_PROBLEM TO WORK ON_. Retype every one of the records below verbatim, leaving out the pictures.

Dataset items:
BEGIN

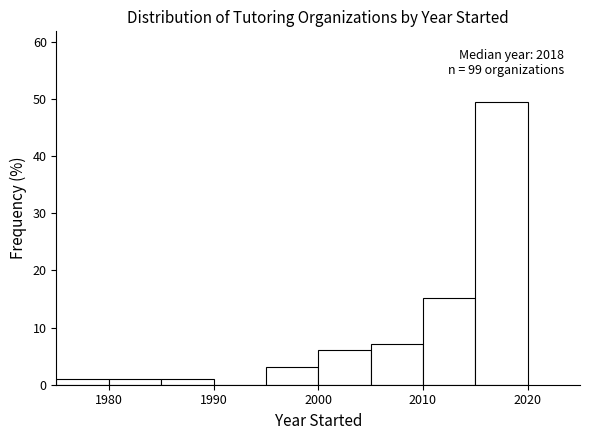

Over which range of the x-axis is the bar tallest?

2015 to 2020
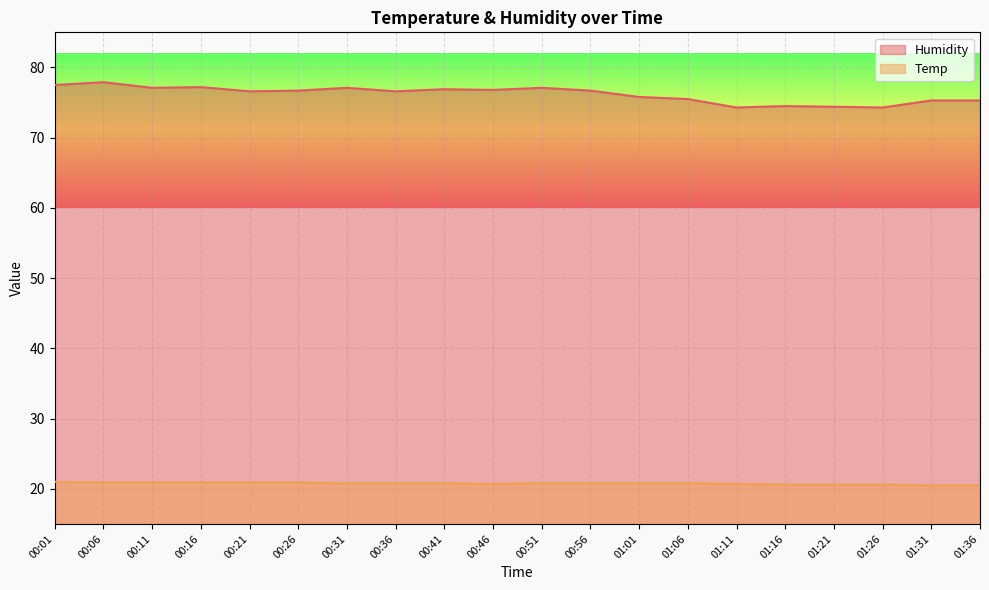

True or false: Temp and Humidity intersect in this chart.

False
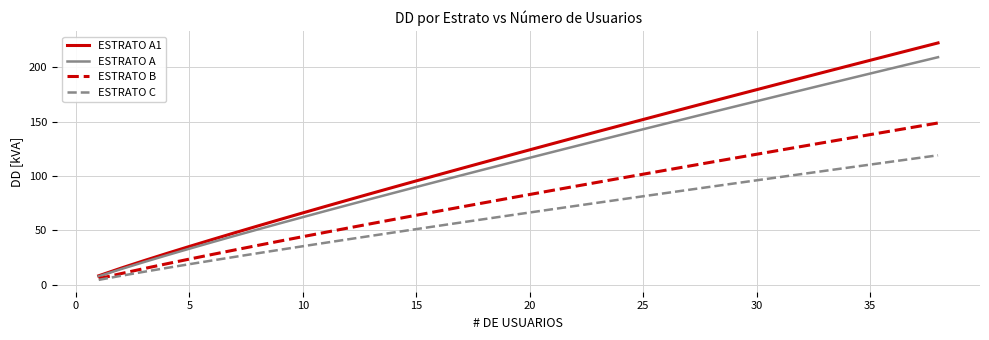

Which series has the largest range (max minus min)?

ESTRATO A1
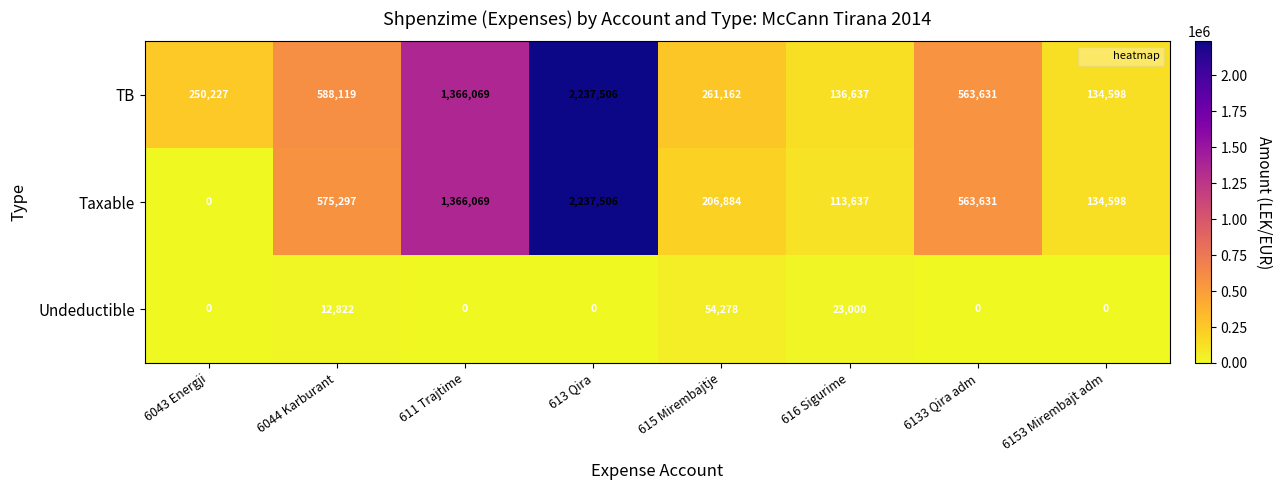

At how many categories does at least one series exceed 954517?

2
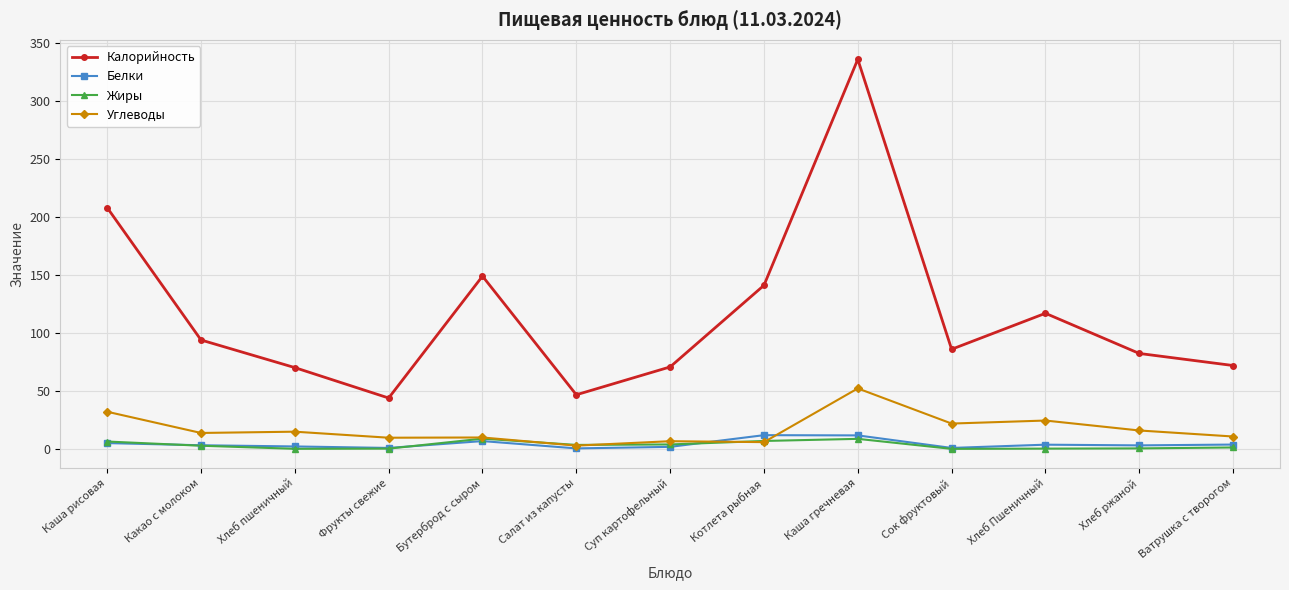

What is the label of the 10th point from the right?

Фрукты свежие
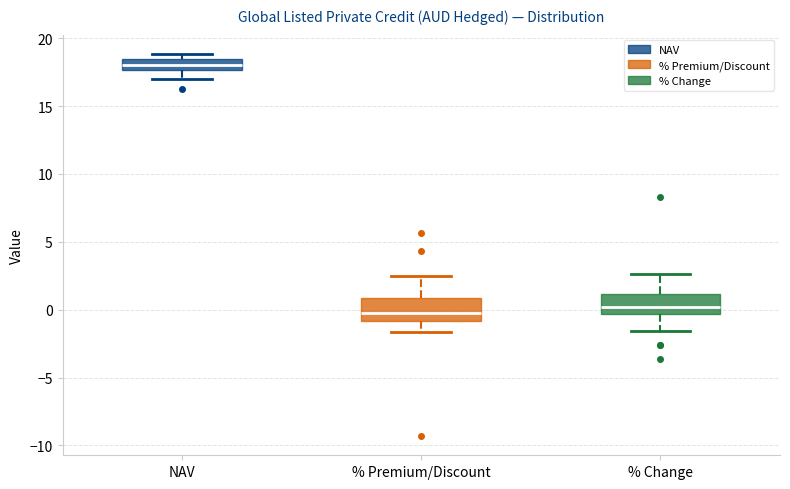

Where does the lower whisker of the box for % Change end on the y-axis? The values are not printed on the chart, so give them approximately, as read against the axis.

-1.5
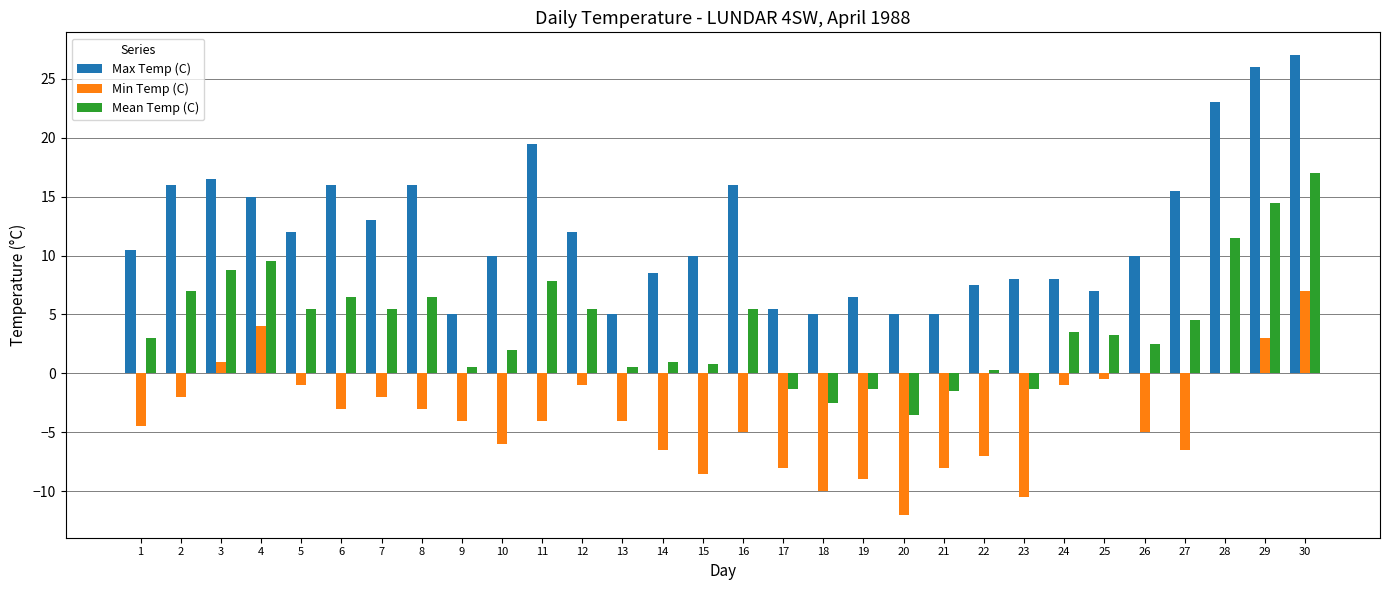

The value of Min Temp (C) at 28 is 0.0. True or false?

True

END

_YOUR RESPONSE_.
Over which range of the x-axis is the bar tallest?

2015 to 2020

True or false: Temp and Humidity intersect in this chart.

False

Which series has the largest range (max minus min)?

ESTRATO A1

At how many categories does at least one series exceed 954517?

2

What is the label of the 10th point from the right?

Фрукты свежие

Where does the lower whisker of the box for % Change end on the y-axis? The values are not printed on the chart, so give them approximately, as read against the axis.

-1.5

The value of Min Temp (C) at 28 is 0.0. True or false?

True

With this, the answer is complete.